## THE TASK
Reproduce every line of text from the records below without any changes, and do not include the pictures in your answer.

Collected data
____________

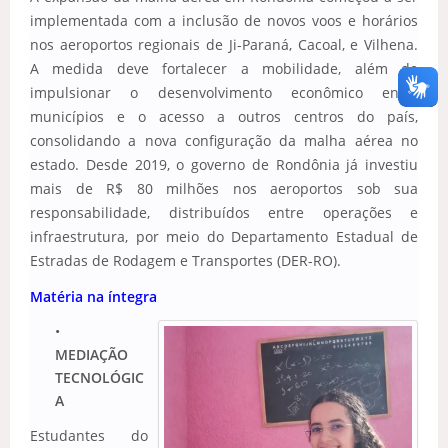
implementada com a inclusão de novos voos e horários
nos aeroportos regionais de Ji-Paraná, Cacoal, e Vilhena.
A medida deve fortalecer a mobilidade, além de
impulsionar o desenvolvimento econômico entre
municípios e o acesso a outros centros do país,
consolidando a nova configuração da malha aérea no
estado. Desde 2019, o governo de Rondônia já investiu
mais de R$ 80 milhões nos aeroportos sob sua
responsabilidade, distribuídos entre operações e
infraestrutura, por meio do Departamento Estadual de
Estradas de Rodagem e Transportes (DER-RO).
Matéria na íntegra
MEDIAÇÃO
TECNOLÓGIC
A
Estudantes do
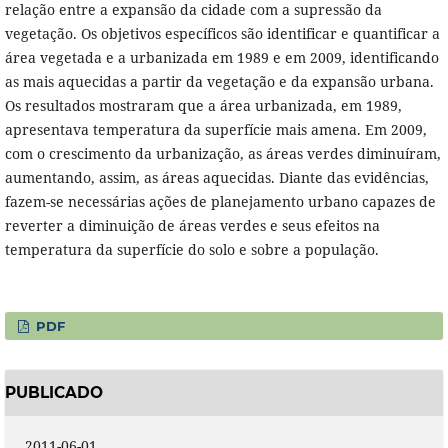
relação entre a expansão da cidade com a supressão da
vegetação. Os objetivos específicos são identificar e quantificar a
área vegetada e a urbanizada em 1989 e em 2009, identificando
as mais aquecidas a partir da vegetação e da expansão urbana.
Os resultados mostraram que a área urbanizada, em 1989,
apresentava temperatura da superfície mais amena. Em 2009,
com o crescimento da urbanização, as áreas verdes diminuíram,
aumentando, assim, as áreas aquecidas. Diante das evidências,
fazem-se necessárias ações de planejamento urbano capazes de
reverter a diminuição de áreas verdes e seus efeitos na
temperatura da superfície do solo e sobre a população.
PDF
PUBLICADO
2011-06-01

____________

## ANSWER FOR THIS EXERCISE
implementada com a inclusão de novos voos e horários
nos aeroportos regionais de Ji-Paraná, Cacoal, e Vilhena.
A medida deve fortalecer a mobilidade, além de
impulsionar o desenvolvimento econômico entre
municípios e o acesso a outros centros do país,
consolidando a nova configuração da malha aérea no
estado. Desde 2019, o governo de Rondônia já investiu
mais de R$ 80 milhões nos aeroportos sob sua
responsabilidade, distribuídos entre operações e
infraestrutura, por meio do Departamento Estadual de
Estradas de Rodagem e Transportes (DER-RO).
Matéria na íntegra
MEDIAÇÃO
TECNOLÓGIC
A
Estudantes do
relação entre a expansão da cidade com a supressão da
vegetação. Os objetivos específicos são identificar e quantificar a
área vegetada e a urbanizada em 1989 e em 2009, identificando
as mais aquecidas a partir da vegetação e da expansão urbana.
Os resultados mostraram que a área urbanizada, em 1989,
apresentava temperatura da superfície mais amena. Em 2009,
com o crescimento da urbanização, as áreas verdes diminuíram,
aumentando, assim, as áreas aquecidas. Diante das evidências,
fazem-se necessárias ações de planejamento urbano capazes de
reverter a diminuição de áreas verdes e seus efeitos na
temperatura da superfície do solo e sobre a população.
PDF
PUBLICADO
2011-06-01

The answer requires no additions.